Nougaro dit "mon père", il dit "Papa". Je ne l'entends pas dire "mon papa".
https://www.youtube.com/watch?v=KIzD__TZY-0
Écrit par : Michèle | jeudi, 05 février 2015
Bonjour Michèle,
C'est lors d'un entretien à la radio que le l'ai entendu dire ça, à moins d'avoir rêvé ce qui est possible car je rêve aussi bcq ; j'ai encore cependant un vague écho de cela, je ne tiens pas à récupérer la vedette non plus, mais enfin, je pense qu'il voulait témoigner de sa tendresse, sans plus finalement. Pour moi, "mon" ou pas "mon", je ne m'arrête pas tellement aux mots, ils passent, ils s'envolent, across the Universe, et qu'importe même si l'écho vient ou pas d'une source réelle. Peut-être ai-je rêva après tout.

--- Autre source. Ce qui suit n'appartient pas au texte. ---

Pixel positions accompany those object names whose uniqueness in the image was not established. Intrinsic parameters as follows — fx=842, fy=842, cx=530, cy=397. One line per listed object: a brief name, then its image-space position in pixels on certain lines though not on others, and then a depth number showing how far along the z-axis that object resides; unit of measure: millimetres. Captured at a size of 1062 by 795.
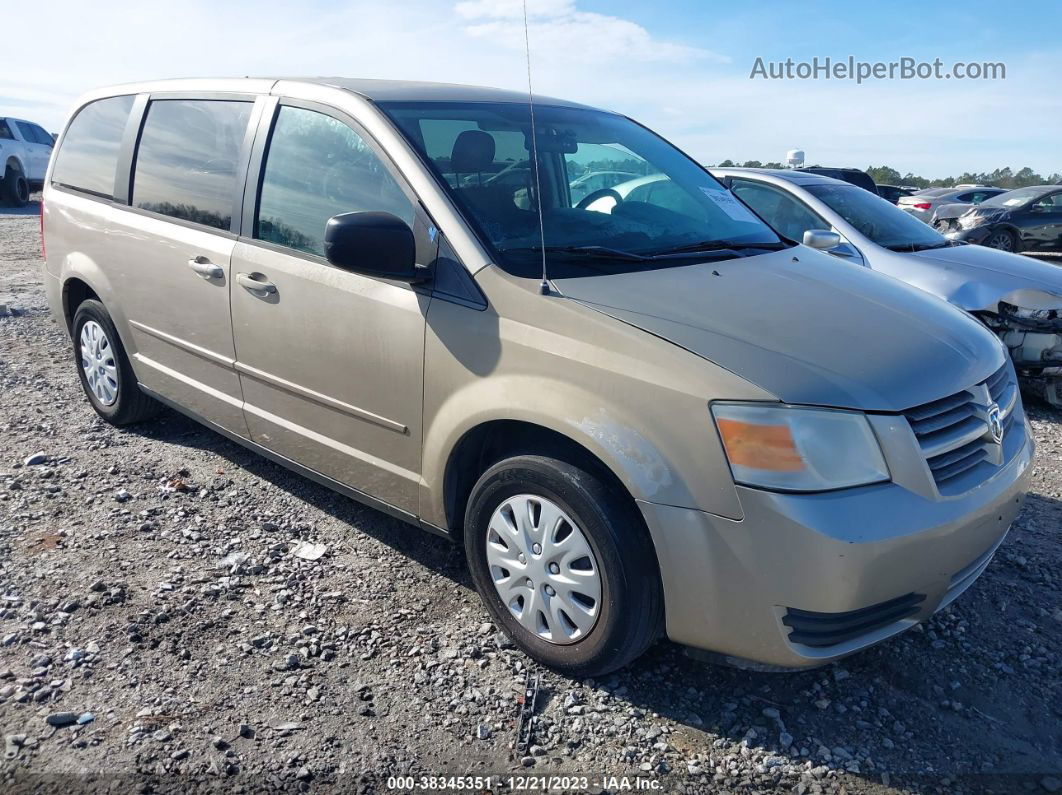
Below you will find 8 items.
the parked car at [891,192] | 15093
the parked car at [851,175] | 9969
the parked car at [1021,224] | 14055
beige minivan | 2225
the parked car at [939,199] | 15992
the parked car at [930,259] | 5266
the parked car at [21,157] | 18172
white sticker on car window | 3617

N'avoir ni père ni mère fait que l'on a pas mal de recul avec le temps sur ce genre de choses. Je ris de ces choses-là, sans importance aucune.
À vous relire !
Écrit par : sauge | dimanche, 08 février 2015
Bonjour Sauge,
Merci infiniment de votre réponse. Cela ne m'étonne pas que Nougaro ait dit "mon papa" dans un échange oral, c'est une immense tendresse qui fait dire cela, bien sûr. Dans une chanson c'eût été plus étonnant.
En tout cas c'est un plaisir de vous lire, d'entendre votre regard sur les choses. Je dis les choses pour ne pas dire le monde même si c'est bien de cela qu'il s'agit.
A vous relire, itou !
Écrit par : Michèle | lundi, 09 février 2015
La femme Sallenave est une écrivaine.
Elle revendique ça. Haut et fort.
Elle a horreur de l'élite, on la comprend.
Elle a horreur de l'élite, en disant qu'il faut la défendre quand elle n'est point l'élite qui est l'élite.
La femme Sallenave, le bibendum Hollande, les trucs en vert...
Écrit par : tamet de bayle | vendredi, 06 février 2015
Sallenave est l'idiote qui a déclaré la guerre à Bourdieu quand celui-ci a écrit "Les Règles de l'art". Petit écrivain normalien universitaire qui se croit le droit de pérorer, quand son œuvre ne vaut pas le papier qu'on a utilisé pour la publier.
Écrit par : nauher | samedi, 07 février 2015
La tyrannie des quotas est entrée dans notre civilisation sans qu'on s'en aperçoive.
Les habits verts se doivent de respecter les taux.
On ne peut que remercier la sosserie : les femmes sont dans les taux.
Au français, selon son degré de bidochonnerie, de choisir l'orthographe.